-“…bir buyu yapti bana..ellerimi gozlerimi kenetledigi gibi hapsetti icime beni..bir ben oldu benden daha da iceri.derinlere indikce dibin sonu gelmedi, bogdu beni bogdu tum hayallerimi…icim acidi sanki..simdi dusunuyorum da, bir hicti-hiclikti..gozleri o pis sokak kedisinden daha cikarci/arsiz ve sevimsizdi..elleri gecen gordugumuz sokak saticisindan daha beceriksizdi; ne uzanan bir kugu ne ucan bir turna yapabilirdi. peki simon, sen nasil betimlerdin?”
-“kabus, nefs, hakimiyet, engellinin yanlizligi ama acizliginden degil isyanindan, kisaca caresizlik ” dedi..icinde birazcik bile duygu yoktu
kaldim bir iki dakika; simon beni yine oyaliyordu.ickisini tazelemek icin dogruldu ama sanki birseyler soylemek istiyordu, bogazini temizledi. firsat vermemeliydim. umursamadan devam ettim, cunku anlatmak ve bugun burda onun ne $amanligi ne de baska diyarlarda anlatigi buyulu hikayeleri kalmaliydi..hepsi tukenip yok olmaliydi. simon gelecegi tahmin etmeseydi su an burda zaten olmazdim…
anlattikca anladim, simon yerine karsimda oturan mia idi ve benden baska herkes mia’ yi cozumlemisti, en once de O.. meger, butun buyuyu ben yaratmistim, tilsimlar bir degil bin, sunulan doyumsuzluk sinirsizdi..cunku ben actim. onca temizlik, onca guzellik doyulmazdi cunku hepsi benim emegimdi severek-ozenerek yarattigim. anlattikca simon dinledi. ben cozuldukce o beni cozumledi..soru veya sorun yoktu. ben degil, baska biri anlatiyordu ben sadece ayna idim…
onca doku kusurlandi cunku ortusmeyen bir dolu sey vardi. anlattikca gun yuzune cikan birseyler oldu hep, beni daraltan.. hani bogucu bir hava, kasvetli ortam degildi aslinda elimde bir zimpara vardi ve ben anlattigim her kareden kendimi izim silinene kadar kaziyordum..kanayana dek tenim, patlayana dek beynim, kuruyana dek gozlerim… surekli-aci cekerek. ama yine de inatci ruhum bekletiyordu beni ara ara..simon’ dan deneyimlerimi degerlendirmesi icin..
yasanacaklari nasil goremedim? oysa;Â ‘gitme, daha ne suprizler cikacak bak izle’ demisti, cunku dunya ona ait degildi ve o da merakla her ani bekler gibiydi… hatta bir defasinda ‘ben bile bunca peri masali – peri dokunusu ongormemistim” demisti, yanimda uzanirken..
iste butun dugum orada oylece cozulmustu ama ben goremedim..
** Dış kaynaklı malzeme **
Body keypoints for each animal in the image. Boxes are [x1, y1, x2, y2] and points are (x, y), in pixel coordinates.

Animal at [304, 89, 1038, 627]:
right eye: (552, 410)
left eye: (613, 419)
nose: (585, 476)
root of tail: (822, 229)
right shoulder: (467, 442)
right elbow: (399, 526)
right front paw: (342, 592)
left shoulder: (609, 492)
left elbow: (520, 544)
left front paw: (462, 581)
simdi mi? simdi, gozlerim acildi.
yer : o karmancorman salas barlarin oldugu fi tarihinde gectigimiz sokakti, aklimda kalmis iste biryerlerden…
sesler : sokaktaki icice bir dolu dukkandan gelen anlamsiz gurultu kirliligi idi..o da belirsizlikleri guclu kiliyor ama yasananlari canli tutuyordu nitekim.
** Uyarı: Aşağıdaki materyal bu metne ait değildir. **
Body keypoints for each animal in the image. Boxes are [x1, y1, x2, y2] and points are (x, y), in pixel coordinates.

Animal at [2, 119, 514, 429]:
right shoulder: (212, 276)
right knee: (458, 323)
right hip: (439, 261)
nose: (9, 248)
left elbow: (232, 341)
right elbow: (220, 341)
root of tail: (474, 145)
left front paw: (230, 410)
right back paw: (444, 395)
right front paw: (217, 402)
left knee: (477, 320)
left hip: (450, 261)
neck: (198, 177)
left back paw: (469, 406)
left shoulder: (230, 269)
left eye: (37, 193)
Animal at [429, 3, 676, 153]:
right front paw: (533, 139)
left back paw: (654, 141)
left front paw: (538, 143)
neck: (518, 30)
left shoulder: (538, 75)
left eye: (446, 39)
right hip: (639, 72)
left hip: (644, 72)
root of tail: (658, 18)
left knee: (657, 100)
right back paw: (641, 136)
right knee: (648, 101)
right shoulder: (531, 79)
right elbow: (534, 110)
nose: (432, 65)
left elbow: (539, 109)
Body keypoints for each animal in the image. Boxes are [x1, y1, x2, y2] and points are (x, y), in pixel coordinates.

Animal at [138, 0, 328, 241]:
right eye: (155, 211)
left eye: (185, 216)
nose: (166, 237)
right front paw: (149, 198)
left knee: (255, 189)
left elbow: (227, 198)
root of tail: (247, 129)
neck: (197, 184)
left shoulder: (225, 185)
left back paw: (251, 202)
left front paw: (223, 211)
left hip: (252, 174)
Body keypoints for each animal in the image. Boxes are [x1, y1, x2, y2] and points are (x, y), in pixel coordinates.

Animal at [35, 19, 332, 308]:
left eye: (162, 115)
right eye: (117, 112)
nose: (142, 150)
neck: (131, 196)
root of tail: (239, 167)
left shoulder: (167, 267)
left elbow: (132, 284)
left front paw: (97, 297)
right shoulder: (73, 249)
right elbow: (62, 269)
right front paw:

ve asina yuzler : hic zorluk cekmemek icin bilincaltimin sectigi unutulmaya yuz tutan silik simalardan ibaretti.
anladim ki; hersey benim hazirladigim sahneydi. hem de vakti zamanin akun sahnesi kadar basit ve tekduze..
butun gun-gece-yagmur-camur: benim belirledigim isik sisteminin eseri.
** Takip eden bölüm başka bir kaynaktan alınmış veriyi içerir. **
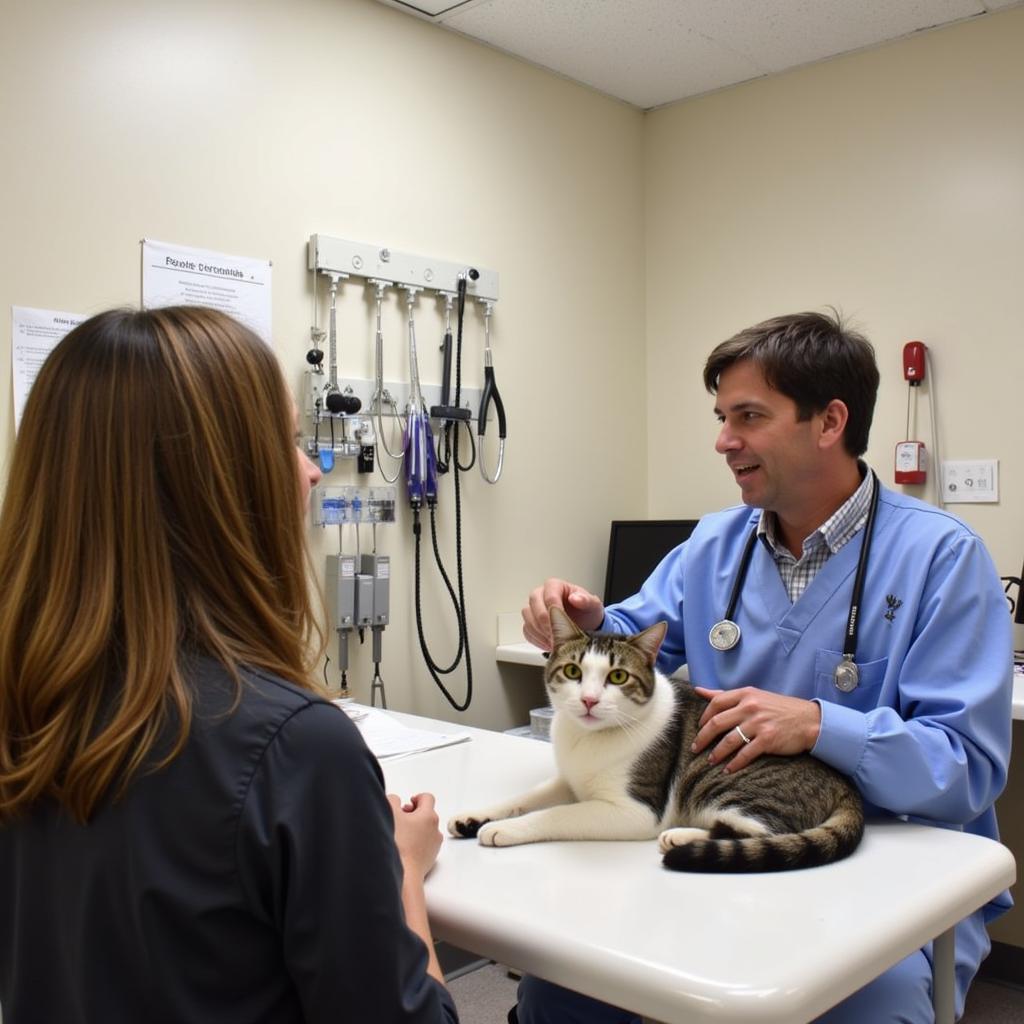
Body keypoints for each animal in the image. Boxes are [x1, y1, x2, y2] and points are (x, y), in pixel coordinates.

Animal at [448, 606, 864, 872]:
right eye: (572, 671)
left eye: (618, 677)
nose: (588, 700)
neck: (587, 739)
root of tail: (841, 781)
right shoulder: (568, 780)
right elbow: (528, 797)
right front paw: (476, 816)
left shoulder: (635, 810)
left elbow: (556, 813)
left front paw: (502, 829)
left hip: (726, 780)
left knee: (762, 831)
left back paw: (681, 838)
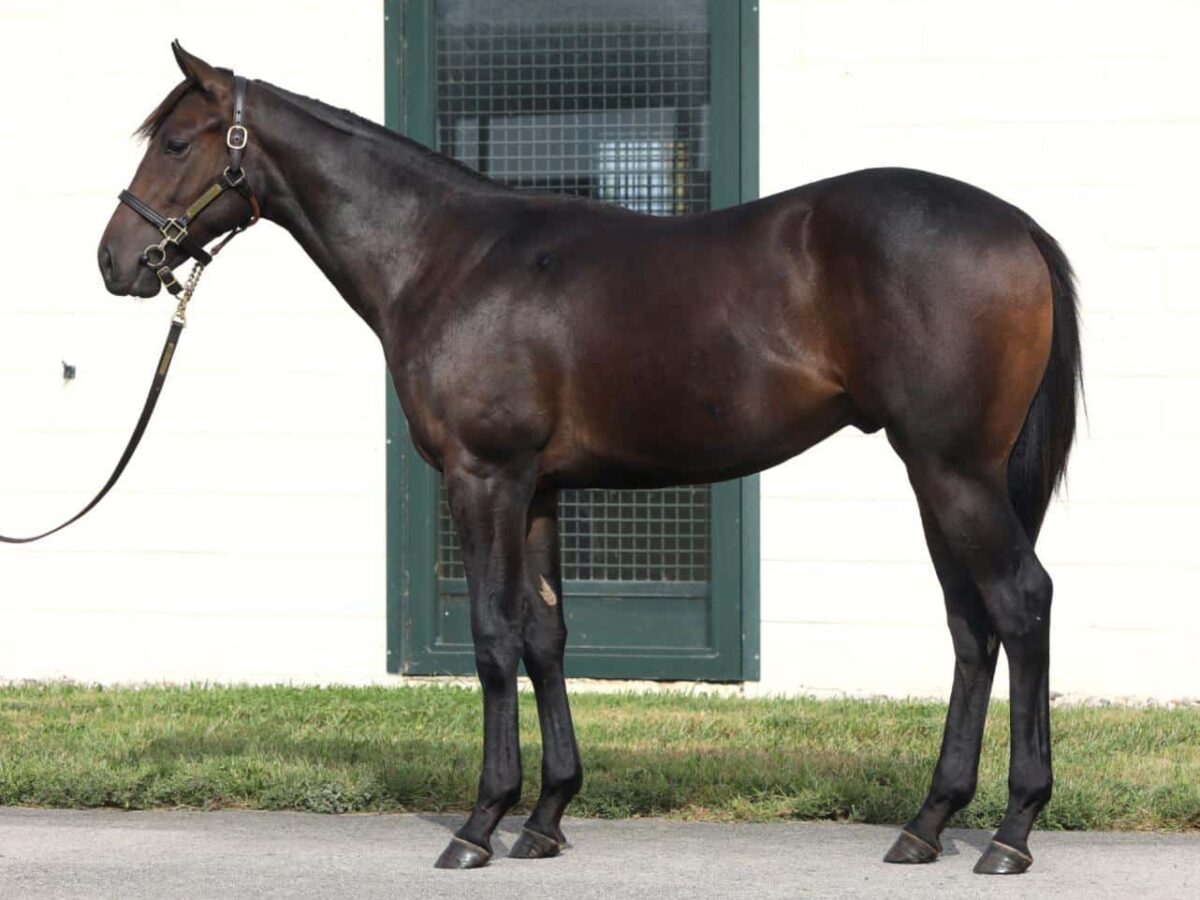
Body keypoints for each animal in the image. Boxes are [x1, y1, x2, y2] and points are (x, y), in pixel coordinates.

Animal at [98, 45, 1084, 878]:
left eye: (177, 141)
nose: (116, 261)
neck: (446, 257)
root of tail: (1018, 227)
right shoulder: (538, 489)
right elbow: (545, 636)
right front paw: (545, 817)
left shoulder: (483, 476)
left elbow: (493, 637)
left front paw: (479, 823)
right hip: (939, 477)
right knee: (971, 627)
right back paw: (928, 824)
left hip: (953, 471)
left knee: (1021, 603)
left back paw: (1011, 831)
diyaloglar : yillardir okuyup icime kazidigim eserlerden alinti tepesi.
hele en vurucu olan ise; yanindakiler degil de karsindakinin selam vermeyecegin tiplerin en basinda gelenlerden oldugunu anlamak idi..
simdi ne mi yapiyorum? simonun yanindayim iste, beni dinleyen kimsenin bilmedigi benimse yillar evvel ogrendigim oz amcamin yanindayim..
zavalli mia, sakince dingin sularina cekildi, dinleniyor. icinde milyonlarca ciglik onu bogacagini dusunurken, ongorulerinin haksiz ciktigina akil sir erdiremeden huzur bulmus olmanin saskinligi icinde. huzur var icinde ama bir adim otesi dehlizlerin karanligi.. korku yok sadece bir parca endise, bu curumun ters artcisi ya o dehlizlere yine iterse?